REQUIREMENT: Once you find the line containing "right hip: (33, 274)" in the data below, copy it and each following line exactly, up to and including the line containing "right ear: (194, 146)", and nothing else.

DATA FOR THIS EXERCISE:
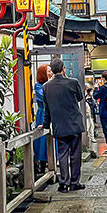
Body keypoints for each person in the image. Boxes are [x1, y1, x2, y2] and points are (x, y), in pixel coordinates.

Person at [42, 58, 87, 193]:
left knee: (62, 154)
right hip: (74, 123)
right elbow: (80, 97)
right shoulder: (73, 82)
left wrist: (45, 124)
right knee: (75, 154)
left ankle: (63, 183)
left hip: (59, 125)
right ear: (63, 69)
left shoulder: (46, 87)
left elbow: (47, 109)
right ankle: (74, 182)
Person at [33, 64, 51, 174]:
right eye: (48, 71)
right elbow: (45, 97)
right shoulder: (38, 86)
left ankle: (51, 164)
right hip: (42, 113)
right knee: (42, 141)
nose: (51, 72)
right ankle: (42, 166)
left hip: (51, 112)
...
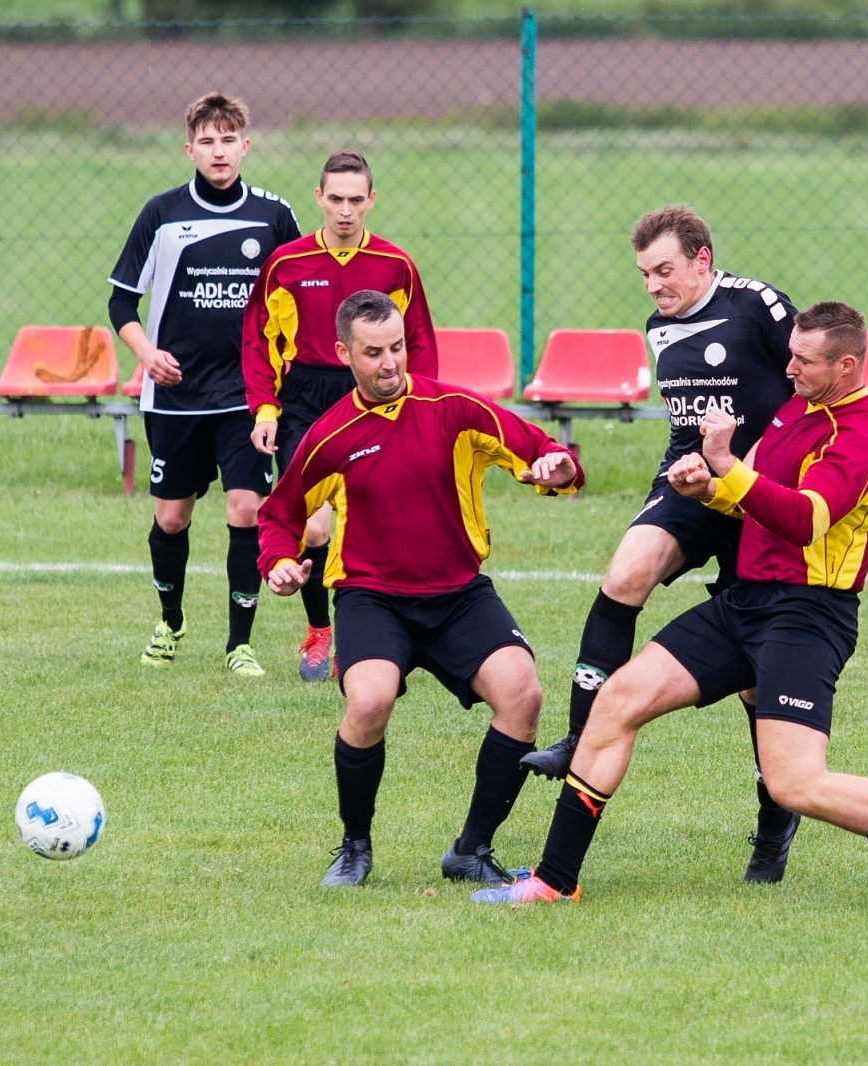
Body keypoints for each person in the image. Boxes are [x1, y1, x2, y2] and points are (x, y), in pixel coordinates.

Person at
...
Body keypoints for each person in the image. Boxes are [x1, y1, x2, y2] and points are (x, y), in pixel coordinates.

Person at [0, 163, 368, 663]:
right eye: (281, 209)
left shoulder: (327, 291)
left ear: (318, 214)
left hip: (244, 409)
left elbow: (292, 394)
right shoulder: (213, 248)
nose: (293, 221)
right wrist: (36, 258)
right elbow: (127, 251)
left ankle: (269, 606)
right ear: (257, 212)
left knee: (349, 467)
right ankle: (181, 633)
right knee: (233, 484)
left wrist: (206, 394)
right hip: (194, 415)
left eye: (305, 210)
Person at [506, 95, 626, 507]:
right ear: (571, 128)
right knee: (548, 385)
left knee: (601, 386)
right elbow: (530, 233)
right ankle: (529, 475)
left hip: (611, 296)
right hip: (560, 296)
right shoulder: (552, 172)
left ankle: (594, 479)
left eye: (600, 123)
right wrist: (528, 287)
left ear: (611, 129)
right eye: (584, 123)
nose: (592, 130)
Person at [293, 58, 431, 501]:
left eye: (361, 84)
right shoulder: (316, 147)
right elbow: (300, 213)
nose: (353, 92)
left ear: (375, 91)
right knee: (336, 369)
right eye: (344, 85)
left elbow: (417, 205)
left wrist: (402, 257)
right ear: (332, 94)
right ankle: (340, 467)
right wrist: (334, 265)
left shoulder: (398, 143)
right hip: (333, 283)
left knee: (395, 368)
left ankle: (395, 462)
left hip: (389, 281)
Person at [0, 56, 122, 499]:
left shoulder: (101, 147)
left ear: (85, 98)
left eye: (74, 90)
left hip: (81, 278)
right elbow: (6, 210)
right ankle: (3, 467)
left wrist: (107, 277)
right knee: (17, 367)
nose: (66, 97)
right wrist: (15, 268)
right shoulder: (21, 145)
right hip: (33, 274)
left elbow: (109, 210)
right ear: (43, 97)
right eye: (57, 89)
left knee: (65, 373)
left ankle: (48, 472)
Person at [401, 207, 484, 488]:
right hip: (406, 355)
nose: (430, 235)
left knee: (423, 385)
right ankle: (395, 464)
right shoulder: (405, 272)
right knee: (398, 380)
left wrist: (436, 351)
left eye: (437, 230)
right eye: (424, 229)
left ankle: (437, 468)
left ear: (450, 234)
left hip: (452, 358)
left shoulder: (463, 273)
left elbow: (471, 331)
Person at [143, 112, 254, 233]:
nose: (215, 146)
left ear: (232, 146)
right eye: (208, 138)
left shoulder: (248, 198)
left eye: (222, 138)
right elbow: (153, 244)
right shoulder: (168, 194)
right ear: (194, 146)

RESPONSE FOR THIS EXERCISE:
right hip: (33, 274)
left elbow: (109, 210)
right ear: (43, 97)
right eye: (57, 89)
left knee: (65, 373)
left ankle: (48, 472)
Person at [401, 207, 484, 488]:
right hip: (406, 355)
nose: (430, 235)
left knee: (423, 385)
right ankle: (395, 464)
right shoulder: (405, 272)
right knee: (398, 380)
left wrist: (436, 351)
left eye: (437, 230)
right eye: (424, 229)
left ankle: (437, 468)
left ear: (450, 234)
left hip: (452, 358)
left shoulder: (463, 273)
left elbow: (471, 331)
Person at [143, 112, 254, 233]:
nose: (215, 146)
left ear: (232, 146)
right eye: (208, 138)
left shoulder: (248, 198)
left eye: (222, 138)
right elbow: (153, 244)
right shoulder: (168, 194)
right ear: (194, 146)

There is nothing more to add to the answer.